A comics interview article by: Morgan Davis

In part one of our interview with Image Comics Publisher Eric Stephenson, we discussed Image's exciting 2011, what it means for a comic to sell out, and the the controversial Village Voice interview. Part two of the interview with him is equally as compelling, as Stephenson digs into topics such as the Walking Dead TV series, why creators find Image a good company to work for, and the departures of high-profile titles like Powers and Casanova.



Morgan Davis: In the press release that announced Image had several sell outs from its pilot season, you stated your concerns that retailers were still underordering issues. Is this something that you're constantly dealing with?

Eric Stephenson: Yeah, it really is.
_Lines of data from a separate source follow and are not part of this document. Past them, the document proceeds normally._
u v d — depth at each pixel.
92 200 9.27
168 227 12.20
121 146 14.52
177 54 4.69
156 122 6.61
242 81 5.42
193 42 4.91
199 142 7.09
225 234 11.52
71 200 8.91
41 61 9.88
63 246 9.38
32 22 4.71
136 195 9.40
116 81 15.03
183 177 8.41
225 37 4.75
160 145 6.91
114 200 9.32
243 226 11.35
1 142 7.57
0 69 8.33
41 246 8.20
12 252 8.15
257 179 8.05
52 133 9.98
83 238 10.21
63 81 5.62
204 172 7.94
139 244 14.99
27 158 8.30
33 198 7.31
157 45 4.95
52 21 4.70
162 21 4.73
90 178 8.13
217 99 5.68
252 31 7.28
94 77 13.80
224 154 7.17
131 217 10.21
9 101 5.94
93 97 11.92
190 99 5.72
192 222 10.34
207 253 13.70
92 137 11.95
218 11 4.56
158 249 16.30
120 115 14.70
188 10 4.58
We could raise the print run on certain books every issue even more than we've done, and they would still sell out, because some retailers are in a state of perpetual shock regarding Image and any measure of success. 
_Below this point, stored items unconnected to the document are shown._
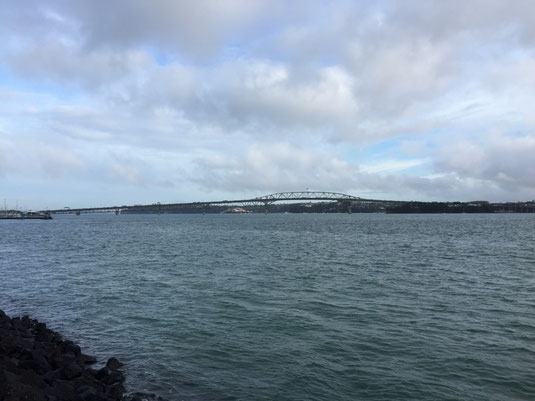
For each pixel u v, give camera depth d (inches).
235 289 980.6
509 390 440.1
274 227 4815.5
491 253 1807.3
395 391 438.6
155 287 1026.1
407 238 2807.6
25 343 570.9
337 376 478.0
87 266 1446.9
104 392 438.3
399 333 628.4
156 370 505.7
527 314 738.2
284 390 445.4
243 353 553.9
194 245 2337.6
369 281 1081.4
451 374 479.5
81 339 637.3
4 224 6392.7
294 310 773.3
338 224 5639.8
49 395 402.3
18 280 1177.4
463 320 700.0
Davis: Why do you think some retailers underorder, even in the case of a book like Nonplayer, which generated significant buzz beforehand?
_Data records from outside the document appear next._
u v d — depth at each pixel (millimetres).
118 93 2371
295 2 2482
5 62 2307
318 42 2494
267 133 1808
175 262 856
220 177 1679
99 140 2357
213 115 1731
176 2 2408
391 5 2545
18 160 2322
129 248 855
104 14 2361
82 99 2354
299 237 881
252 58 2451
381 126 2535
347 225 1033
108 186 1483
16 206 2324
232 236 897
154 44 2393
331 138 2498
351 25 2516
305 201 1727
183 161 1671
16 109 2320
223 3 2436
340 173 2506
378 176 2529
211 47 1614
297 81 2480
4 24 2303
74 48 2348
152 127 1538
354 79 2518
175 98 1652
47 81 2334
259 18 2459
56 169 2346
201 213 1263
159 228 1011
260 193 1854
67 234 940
Stephenson: I think it's mostly because there are stores that had a bad experience with certain Image titles at some point in the past, primarily when the company first started, and they've ordered very conservatively – or in some cases, not at all – ever since. And you know, on one level, I can't really take issue with that. Image made some mistakes starting out, and I understand that when a publisher's mistakes put your business on the brink of closing, that can be hard to forgive. I definitely get the once-bitten, twice-shy mentality that some retailers have in some cases.

On the other hand, though, Image has evolved into a very different publisher than the one that launched in 1992, and that's been the case for about 10 years now. What we publish has changed, how we work with the direct market has changed -- we've really come into our own over the last decade. But we're still viewed as though we started yesterday in some cases, and I think that colors the perception of some retailers when it comes to ordering.

Davis: Do you typically see those same retailers correcting their numbers for reprints or second issues? Or do they stick to their ordering habits?

Stephenson: It's a mix of both, really. Depends on the book. Sometimes retailers correct their numbers right away, other times it takes a few issues. With something like Nonplayer, I was just looking at the orders for the second printing, and they're higher than the initial orders for the first printing, so in that instance, the message was definitely received.

Davis: Were any of the sellouts particularly surprising to you?

Stephenson: Not really. We overprint on all our books, but we do so conservatively. Selling out is always a possibility.

Davis: How do you view Image's relationship with the Big Two? Do you see them as competition or do you feel that you court different areas of the market?

Stephenson: Different parts of the market. I don't give them a lot of thought, unless I'm pissed off because they're cherry-picking our creators. 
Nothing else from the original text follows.